### DIRECTIONS:
Please reproduce the records below word for word, from their first line up to and including the line containing "Where is the data nearest to the value 57?".

### SOURCE DATA:
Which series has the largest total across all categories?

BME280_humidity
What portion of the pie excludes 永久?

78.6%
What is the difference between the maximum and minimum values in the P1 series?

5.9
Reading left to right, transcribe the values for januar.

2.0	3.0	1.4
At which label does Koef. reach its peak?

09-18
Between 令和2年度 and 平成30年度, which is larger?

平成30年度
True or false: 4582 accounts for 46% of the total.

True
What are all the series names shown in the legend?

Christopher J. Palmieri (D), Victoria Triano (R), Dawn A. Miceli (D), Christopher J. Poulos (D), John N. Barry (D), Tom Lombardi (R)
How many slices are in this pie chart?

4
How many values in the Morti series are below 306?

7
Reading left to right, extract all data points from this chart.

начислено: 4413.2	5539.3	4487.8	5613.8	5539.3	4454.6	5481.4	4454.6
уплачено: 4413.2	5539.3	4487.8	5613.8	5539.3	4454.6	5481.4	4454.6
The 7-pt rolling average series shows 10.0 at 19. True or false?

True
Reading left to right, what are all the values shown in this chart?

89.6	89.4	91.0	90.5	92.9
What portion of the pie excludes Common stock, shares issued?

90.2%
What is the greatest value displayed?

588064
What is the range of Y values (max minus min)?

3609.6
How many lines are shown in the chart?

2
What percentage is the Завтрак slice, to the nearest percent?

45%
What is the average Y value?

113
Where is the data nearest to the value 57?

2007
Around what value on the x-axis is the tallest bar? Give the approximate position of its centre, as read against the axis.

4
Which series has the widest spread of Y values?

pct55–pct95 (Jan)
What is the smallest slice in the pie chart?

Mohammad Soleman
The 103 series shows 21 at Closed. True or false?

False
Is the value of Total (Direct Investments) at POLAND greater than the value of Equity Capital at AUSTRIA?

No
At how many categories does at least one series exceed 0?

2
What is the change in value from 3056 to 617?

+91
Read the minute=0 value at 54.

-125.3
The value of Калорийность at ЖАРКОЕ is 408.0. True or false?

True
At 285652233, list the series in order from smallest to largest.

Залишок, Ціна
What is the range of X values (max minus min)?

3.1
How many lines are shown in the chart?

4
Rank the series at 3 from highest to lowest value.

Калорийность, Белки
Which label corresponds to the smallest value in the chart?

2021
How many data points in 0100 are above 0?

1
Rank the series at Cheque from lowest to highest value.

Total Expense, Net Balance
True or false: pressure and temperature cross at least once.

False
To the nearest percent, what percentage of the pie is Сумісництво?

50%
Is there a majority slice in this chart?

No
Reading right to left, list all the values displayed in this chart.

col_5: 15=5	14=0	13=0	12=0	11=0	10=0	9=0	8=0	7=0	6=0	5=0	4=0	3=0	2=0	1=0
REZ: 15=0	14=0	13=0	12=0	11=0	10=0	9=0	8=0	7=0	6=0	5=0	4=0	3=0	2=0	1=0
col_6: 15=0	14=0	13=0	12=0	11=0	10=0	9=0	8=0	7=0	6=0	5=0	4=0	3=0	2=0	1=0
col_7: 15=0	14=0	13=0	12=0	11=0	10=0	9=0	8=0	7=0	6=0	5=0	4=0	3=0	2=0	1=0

### ANSWER SPACE:
Which series has the largest total across all categories?

BME280_humidity
What portion of the pie excludes 永久?

78.6%
What is the difference between the maximum and minimum values in the P1 series?

5.9
Reading left to right, transcribe the values for januar.

2.0	3.0	1.4
At which label does Koef. reach its peak?

09-18
Between 令和2年度 and 平成30年度, which is larger?

平成30年度
True or false: 4582 accounts for 46% of the total.

True
What are all the series names shown in the legend?

Christopher J. Palmieri (D), Victoria Triano (R), Dawn A. Miceli (D), Christopher J. Poulos (D), John N. Barry (D), Tom Lombardi (R)
How many slices are in this pie chart?

4
How many values in the Morti series are below 306?

7
Reading left to right, extract all data points from this chart.

начислено: 4413.2	5539.3	4487.8	5613.8	5539.3	4454.6	5481.4	4454.6
уплачено: 4413.2	5539.3	4487.8	5613.8	5539.3	4454.6	5481.4	4454.6
The 7-pt rolling average series shows 10.0 at 19. True or false?

True
Reading left to right, what are all the values shown in this chart?

89.6	89.4	91.0	90.5	92.9
What portion of the pie excludes Common stock, shares issued?

90.2%
What is the greatest value displayed?

588064
What is the range of Y values (max minus min)?

3609.6
How many lines are shown in the chart?

2
What percentage is the Завтрак slice, to the nearest percent?

45%
What is the average Y value?

113
Where is the data nearest to the value 57?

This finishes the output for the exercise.